_Task description:_ Print every line of the items below without changing anything.

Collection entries
________________________
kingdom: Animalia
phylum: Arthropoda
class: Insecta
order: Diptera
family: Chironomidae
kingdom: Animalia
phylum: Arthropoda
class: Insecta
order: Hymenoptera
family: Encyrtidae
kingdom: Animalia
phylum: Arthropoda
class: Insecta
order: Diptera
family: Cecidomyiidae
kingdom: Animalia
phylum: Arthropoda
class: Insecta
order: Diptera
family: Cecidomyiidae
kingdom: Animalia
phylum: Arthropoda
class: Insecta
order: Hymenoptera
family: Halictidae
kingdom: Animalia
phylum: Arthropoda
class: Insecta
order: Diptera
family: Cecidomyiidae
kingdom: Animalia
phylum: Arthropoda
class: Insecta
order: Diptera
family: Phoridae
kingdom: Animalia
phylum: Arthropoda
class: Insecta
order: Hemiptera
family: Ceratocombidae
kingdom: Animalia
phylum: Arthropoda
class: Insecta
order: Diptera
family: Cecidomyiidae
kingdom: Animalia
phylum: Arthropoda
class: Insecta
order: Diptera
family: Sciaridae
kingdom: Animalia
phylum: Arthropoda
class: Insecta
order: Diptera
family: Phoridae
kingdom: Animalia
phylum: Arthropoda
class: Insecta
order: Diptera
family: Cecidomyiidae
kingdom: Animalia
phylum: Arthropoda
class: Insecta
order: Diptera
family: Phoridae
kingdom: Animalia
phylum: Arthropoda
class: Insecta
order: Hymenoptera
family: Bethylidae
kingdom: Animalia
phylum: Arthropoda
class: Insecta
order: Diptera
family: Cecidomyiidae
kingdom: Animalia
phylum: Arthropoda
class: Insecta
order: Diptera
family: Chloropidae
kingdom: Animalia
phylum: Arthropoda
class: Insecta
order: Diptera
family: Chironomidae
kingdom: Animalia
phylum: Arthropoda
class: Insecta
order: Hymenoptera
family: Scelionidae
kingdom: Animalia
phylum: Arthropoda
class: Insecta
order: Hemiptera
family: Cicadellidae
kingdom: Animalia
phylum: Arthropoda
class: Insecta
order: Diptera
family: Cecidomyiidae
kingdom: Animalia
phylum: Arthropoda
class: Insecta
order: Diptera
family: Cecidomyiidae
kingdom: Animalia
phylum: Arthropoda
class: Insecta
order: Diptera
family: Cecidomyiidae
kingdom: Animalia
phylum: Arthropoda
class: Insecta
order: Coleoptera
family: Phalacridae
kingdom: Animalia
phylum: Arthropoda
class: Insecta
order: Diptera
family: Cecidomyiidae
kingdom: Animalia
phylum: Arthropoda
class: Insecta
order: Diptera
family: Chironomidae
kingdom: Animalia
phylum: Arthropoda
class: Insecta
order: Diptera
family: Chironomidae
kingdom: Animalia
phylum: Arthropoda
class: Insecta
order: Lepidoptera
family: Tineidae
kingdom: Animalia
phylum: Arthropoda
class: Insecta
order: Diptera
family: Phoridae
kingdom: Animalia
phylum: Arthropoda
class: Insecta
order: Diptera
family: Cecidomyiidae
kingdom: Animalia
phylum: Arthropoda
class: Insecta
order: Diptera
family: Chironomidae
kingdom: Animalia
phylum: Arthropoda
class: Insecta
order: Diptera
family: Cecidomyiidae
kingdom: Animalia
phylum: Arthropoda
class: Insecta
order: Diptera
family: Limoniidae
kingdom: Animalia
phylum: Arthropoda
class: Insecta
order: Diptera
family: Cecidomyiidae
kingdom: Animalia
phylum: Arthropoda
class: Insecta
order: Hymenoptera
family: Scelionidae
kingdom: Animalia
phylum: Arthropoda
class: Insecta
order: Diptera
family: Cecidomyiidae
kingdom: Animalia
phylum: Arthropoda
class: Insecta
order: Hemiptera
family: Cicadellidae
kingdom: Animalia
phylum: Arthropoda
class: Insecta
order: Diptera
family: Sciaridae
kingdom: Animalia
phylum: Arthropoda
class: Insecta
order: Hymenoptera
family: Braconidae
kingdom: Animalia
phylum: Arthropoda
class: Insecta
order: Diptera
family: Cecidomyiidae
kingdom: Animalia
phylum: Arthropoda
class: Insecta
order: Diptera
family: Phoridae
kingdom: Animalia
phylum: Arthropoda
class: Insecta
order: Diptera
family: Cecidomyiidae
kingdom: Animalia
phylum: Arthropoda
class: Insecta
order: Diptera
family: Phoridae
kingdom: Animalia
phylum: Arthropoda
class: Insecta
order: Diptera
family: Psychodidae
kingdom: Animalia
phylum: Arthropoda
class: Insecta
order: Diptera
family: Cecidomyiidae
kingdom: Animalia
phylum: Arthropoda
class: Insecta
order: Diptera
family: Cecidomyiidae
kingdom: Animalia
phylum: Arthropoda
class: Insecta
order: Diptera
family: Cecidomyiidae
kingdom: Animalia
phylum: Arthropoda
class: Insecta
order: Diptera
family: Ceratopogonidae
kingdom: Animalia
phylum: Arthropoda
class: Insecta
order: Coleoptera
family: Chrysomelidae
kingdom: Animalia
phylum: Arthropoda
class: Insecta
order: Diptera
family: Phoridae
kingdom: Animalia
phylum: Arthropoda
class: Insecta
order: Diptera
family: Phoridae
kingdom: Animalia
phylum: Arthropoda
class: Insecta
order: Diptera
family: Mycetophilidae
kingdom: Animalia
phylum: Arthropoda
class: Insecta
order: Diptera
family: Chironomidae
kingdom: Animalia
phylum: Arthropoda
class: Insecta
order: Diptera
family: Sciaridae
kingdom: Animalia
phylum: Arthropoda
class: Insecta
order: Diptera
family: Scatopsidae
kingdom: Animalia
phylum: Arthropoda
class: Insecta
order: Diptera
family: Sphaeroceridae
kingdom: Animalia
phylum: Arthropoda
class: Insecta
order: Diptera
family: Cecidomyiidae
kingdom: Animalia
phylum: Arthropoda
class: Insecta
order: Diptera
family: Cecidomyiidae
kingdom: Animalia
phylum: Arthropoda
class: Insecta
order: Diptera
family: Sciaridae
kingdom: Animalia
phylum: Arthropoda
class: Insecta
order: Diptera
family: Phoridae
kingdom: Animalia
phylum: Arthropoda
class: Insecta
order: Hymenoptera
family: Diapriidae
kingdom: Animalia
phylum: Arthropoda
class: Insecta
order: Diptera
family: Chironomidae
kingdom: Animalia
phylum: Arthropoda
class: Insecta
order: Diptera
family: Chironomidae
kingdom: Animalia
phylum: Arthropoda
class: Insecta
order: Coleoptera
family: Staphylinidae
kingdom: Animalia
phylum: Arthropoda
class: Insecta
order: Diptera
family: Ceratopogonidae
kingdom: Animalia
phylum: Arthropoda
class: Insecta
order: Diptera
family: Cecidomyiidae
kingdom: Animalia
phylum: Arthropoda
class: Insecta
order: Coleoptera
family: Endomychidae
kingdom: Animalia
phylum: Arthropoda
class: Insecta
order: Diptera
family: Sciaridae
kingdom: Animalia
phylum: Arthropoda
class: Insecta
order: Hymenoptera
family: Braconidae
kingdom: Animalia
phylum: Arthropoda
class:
________________________
_Result for this exercise:_
kingdom: Animalia
phylum: Arthropoda
class: Insecta
order: Diptera
family: Chironomidae
kingdom: Animalia
phylum: Arthropoda
class: Insecta
order: Hymenoptera
family: Encyrtidae
kingdom: Animalia
phylum: Arthropoda
class: Insecta
order: Diptera
family: Cecidomyiidae
kingdom: Animalia
phylum: Arthropoda
class: Insecta
order: Diptera
family: Cecidomyiidae
kingdom: Animalia
phylum: Arthropoda
class: Insecta
order: Hymenoptera
family: Halictidae
kingdom: Animalia
phylum: Arthropoda
class: Insecta
order: Diptera
family: Cecidomyiidae
kingdom: Animalia
phylum: Arthropoda
class: Insecta
order: Diptera
family: Phoridae
kingdom: Animalia
phylum: Arthropoda
class: Insecta
order: Hemiptera
family: Ceratocombidae
kingdom: Animalia
phylum: Arthropoda
class: Insecta
order: Diptera
family: Cecidomyiidae
kingdom: Animalia
phylum: Arthropoda
class: Insecta
order: Diptera
family: Sciaridae
kingdom: Animalia
phylum: Arthropoda
class: Insecta
order: Diptera
family: Phoridae
kingdom: Animalia
phylum: Arthropoda
class: Insecta
order: Diptera
family: Cecidomyiidae
kingdom: Animalia
phylum: Arthropoda
class: Insecta
order: Diptera
family: Phoridae
kingdom: Animalia
phylum: Arthropoda
class: Insecta
order: Hymenoptera
family: Bethylidae
kingdom: Animalia
phylum: Arthropoda
class: Insecta
order: Diptera
family: Cecidomyiidae
kingdom: Animalia
phylum: Arthropoda
class: Insecta
order: Diptera
family: Chloropidae
kingdom: Animalia
phylum: Arthropoda
class: Insecta
order: Diptera
family: Chironomidae
kingdom: Animalia
phylum: Arthropoda
class: Insecta
order: Hymenoptera
family: Scelionidae
kingdom: Animalia
phylum: Arthropoda
class: Insecta
order: Hemiptera
family: Cicadellidae
kingdom: Animalia
phylum: Arthropoda
class: Insecta
order: Diptera
family: Cecidomyiidae
kingdom: Animalia
phylum: Arthropoda
class: Insecta
order: Diptera
family: Cecidomyiidae
kingdom: Animalia
phylum: Arthropoda
class: Insecta
order: Diptera
family: Cecidomyiidae
kingdom: Animalia
phylum: Arthropoda
class: Insecta
order: Coleoptera
family: Phalacridae
kingdom: Animalia
phylum: Arthropoda
class: Insecta
order: Diptera
family: Cecidomyiidae
kingdom: Animalia
phylum: Arthropoda
class: Insecta
order: Diptera
family: Chironomidae
kingdom: Animalia
phylum: Arthropoda
class: Insecta
order: Diptera
family: Chironomidae
kingdom: Animalia
phylum: Arthropoda
class: Insecta
order: Lepidoptera
family: Tineidae
kingdom: Animalia
phylum: Arthropoda
class: Insecta
order: Diptera
family: Phoridae
kingdom: Animalia
phylum: Arthropoda
class: Insecta
order: Diptera
family: Cecidomyiidae
kingdom: Animalia
phylum: Arthropoda
class: Insecta
order: Diptera
family: Chironomidae
kingdom: Animalia
phylum: Arthropoda
class: Insecta
order: Diptera
family: Cecidomyiidae
kingdom: Animalia
phylum: Arthropoda
class: Insecta
order: Diptera
family: Limoniidae
kingdom: Animalia
phylum: Arthropoda
class: Insecta
order: Diptera
family: Cecidomyiidae
kingdom: Animalia
phylum: Arthropoda
class: Insecta
order: Hymenoptera
family: Scelionidae
kingdom: Animalia
phylum: Arthropoda
class: Insecta
order: Diptera
family: Cecidomyiidae
kingdom: Animalia
phylum: Arthropoda
class: Insecta
order: Hemiptera
family: Cicadellidae
kingdom: Animalia
phylum: Arthropoda
class: Insecta
order: Diptera
family: Sciaridae
kingdom: Animalia
phylum: Arthropoda
class: Insecta
order: Hymenoptera
family: Braconidae
kingdom: Animalia
phylum: Arthropoda
class: Insecta
order: Diptera
family: Cecidomyiidae
kingdom: Animalia
phylum: Arthropoda
class: Insecta
order: Diptera
family: Phoridae
kingdom: Animalia
phylum: Arthropoda
class: Insecta
order: Diptera
family: Cecidomyiidae
kingdom: Animalia
phylum: Arthropoda
class: Insecta
order: Diptera
family: Phoridae
kingdom: Animalia
phylum: Arthropoda
class: Insecta
order: Diptera
family: Psychodidae
kingdom: Animalia
phylum: Arthropoda
class: Insecta
order: Diptera
family: Cecidomyiidae
kingdom: Animalia
phylum: Arthropoda
class: Insecta
order: Diptera
family: Cecidomyiidae
kingdom: Animalia
phylum: Arthropoda
class: Insecta
order: Diptera
family: Cecidomyiidae
kingdom: Animalia
phylum: Arthropoda
class: Insecta
order: Diptera
family: Ceratopogonidae
kingdom: Animalia
phylum: Arthropoda
class: Insecta
order: Coleoptera
family: Chrysomelidae
kingdom: Animalia
phylum: Arthropoda
class: Insecta
order: Diptera
family: Phoridae
kingdom: Animalia
phylum: Arthropoda
class: Insecta
order: Diptera
family: Phoridae
kingdom: Animalia
phylum: Arthropoda
class: Insecta
order: Diptera
family: Mycetophilidae
kingdom: Animalia
phylum: Arthropoda
class: Insecta
order: Diptera
family: Chironomidae
kingdom: Animalia
phylum: Arthropoda
class: Insecta
order: Diptera
family: Sciaridae
kingdom: Animalia
phylum: Arthropoda
class: Insecta
order: Diptera
family: Scatopsidae
kingdom: Animalia
phylum: Arthropoda
class: Insecta
order: Diptera
family: Sphaeroceridae
kingdom: Animalia
phylum: Arthropoda
class: Insecta
order: Diptera
family: Cecidomyiidae
kingdom: Animalia
phylum: Arthropoda
class: Insecta
order: Diptera
family: Cecidomyiidae
kingdom: Animalia
phylum: Arthropoda
class: Insecta
order: Diptera
family: Sciaridae
kingdom: Animalia
phylum: Arthropoda
class: Insecta
order: Diptera
family: Phoridae
kingdom: Animalia
phylum: Arthropoda
class: Insecta
order: Hymenoptera
family: Diapriidae
kingdom: Animalia
phylum: Arthropoda
class: Insecta
order: Diptera
family: Chironomidae
kingdom: Animalia
phylum: Arthropoda
class: Insecta
order: Diptera
family: Chironomidae
kingdom: Animalia
phylum: Arthropoda
class: Insecta
order: Coleoptera
family: Staphylinidae
kingdom: Animalia
phylum: Arthropoda
class: Insecta
order: Diptera
family: Ceratopogonidae
kingdom: Animalia
phylum: Arthropoda
class: Insecta
order: Diptera
family: Cecidomyiidae
kingdom: Animalia
phylum: Arthropoda
class: Insecta
order: Coleoptera
family: Endomychidae
kingdom: Animalia
phylum: Arthropoda
class: Insecta
order: Diptera
family: Sciaridae
kingdom: Animalia
phylum: Arthropoda
class: Insecta
order: Hymenoptera
family: Braconidae
kingdom: Animalia
phylum: Arthropoda
class:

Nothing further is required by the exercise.